→ PROBLEM REQUIREMENTS: Give the lines from the one with "Июль-август" through the final line, both included, as a numbered list without blank lines, and leave the pictures out.

→ GIVEN ENTRIES:
* * * * * * * * *
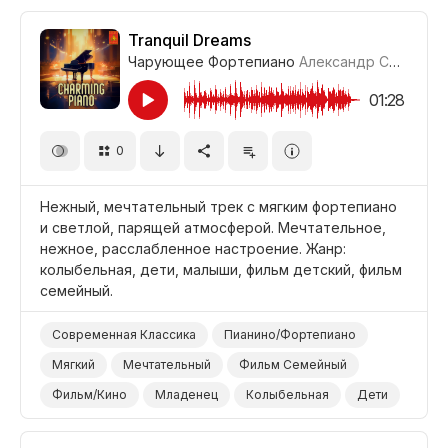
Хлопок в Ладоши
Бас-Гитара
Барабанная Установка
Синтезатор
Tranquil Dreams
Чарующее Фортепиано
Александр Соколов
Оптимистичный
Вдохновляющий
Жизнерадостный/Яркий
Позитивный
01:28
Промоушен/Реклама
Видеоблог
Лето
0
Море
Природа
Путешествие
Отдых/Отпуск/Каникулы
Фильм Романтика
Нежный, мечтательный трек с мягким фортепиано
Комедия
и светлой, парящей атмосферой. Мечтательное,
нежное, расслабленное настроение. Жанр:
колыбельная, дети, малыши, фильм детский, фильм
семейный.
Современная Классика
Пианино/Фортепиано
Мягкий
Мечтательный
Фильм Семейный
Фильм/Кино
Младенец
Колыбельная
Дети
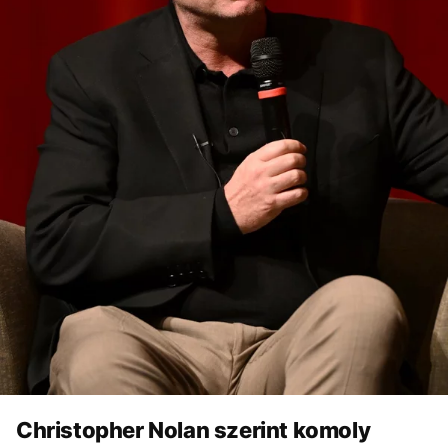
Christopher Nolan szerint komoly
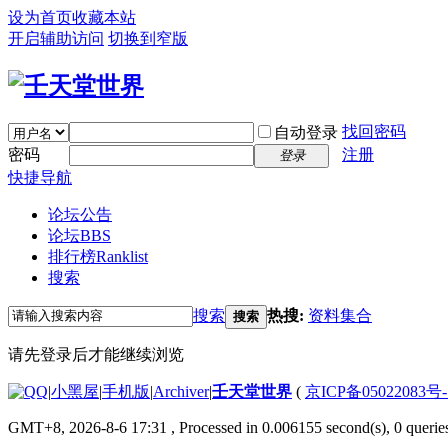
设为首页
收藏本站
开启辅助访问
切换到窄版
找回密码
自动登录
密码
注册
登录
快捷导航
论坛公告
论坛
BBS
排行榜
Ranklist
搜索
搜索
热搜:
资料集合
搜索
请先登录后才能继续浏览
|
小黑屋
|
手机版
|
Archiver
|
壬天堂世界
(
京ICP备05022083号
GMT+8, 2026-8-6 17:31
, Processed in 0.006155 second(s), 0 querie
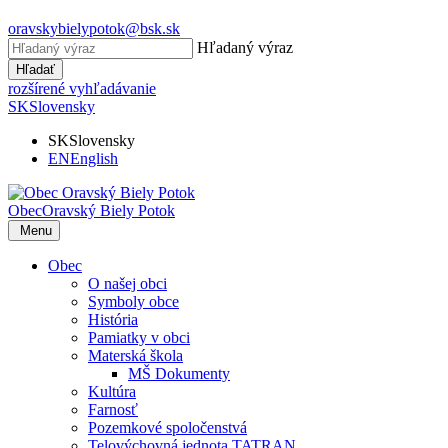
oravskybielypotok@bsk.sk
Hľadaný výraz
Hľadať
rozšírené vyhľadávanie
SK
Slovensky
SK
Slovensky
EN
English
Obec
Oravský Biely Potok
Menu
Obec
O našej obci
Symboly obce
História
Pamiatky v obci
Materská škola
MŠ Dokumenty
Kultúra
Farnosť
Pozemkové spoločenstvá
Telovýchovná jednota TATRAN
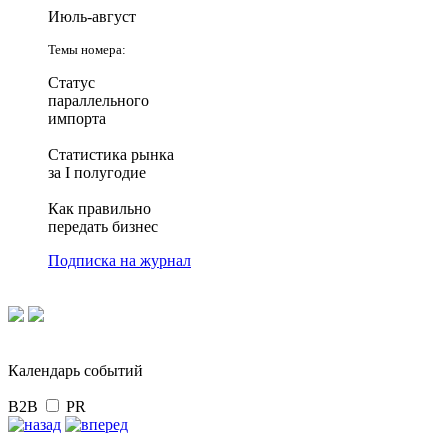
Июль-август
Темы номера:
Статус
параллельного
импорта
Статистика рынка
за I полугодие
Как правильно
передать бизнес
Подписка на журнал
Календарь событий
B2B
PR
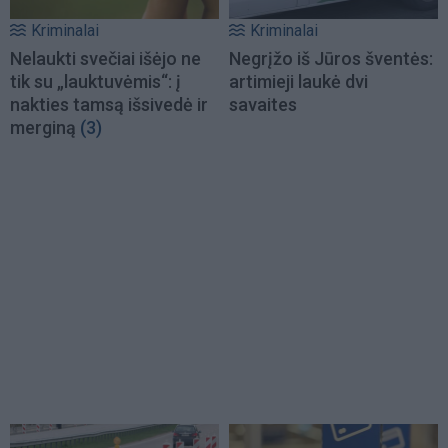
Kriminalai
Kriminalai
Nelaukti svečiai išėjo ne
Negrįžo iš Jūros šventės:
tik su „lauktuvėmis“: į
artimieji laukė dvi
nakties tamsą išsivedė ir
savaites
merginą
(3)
* * * * * * * * *
→ ANSWER TO THIS PROBLEM:
1. Июль-август
2. Темы номера:
3. Статус
4. параллельного
5. импорта
6. Статистика рынка
7. за I полугодие
8. Как правильно
9. передать бизнес
10. Подписка на журнал
11. Календарь событий
12. B2B
13. PR
14. Kriminalai
15. Kriminalai
16. Nelaukti svečiai išėjo ne
17. Negrįžo iš Jūros šventės:
18. tik su „lauktuvėmis“: į
19. artimieji laukė dvi
20. nakties tamsą išsivedė ir
21. savaites
22. merginą
23. (3)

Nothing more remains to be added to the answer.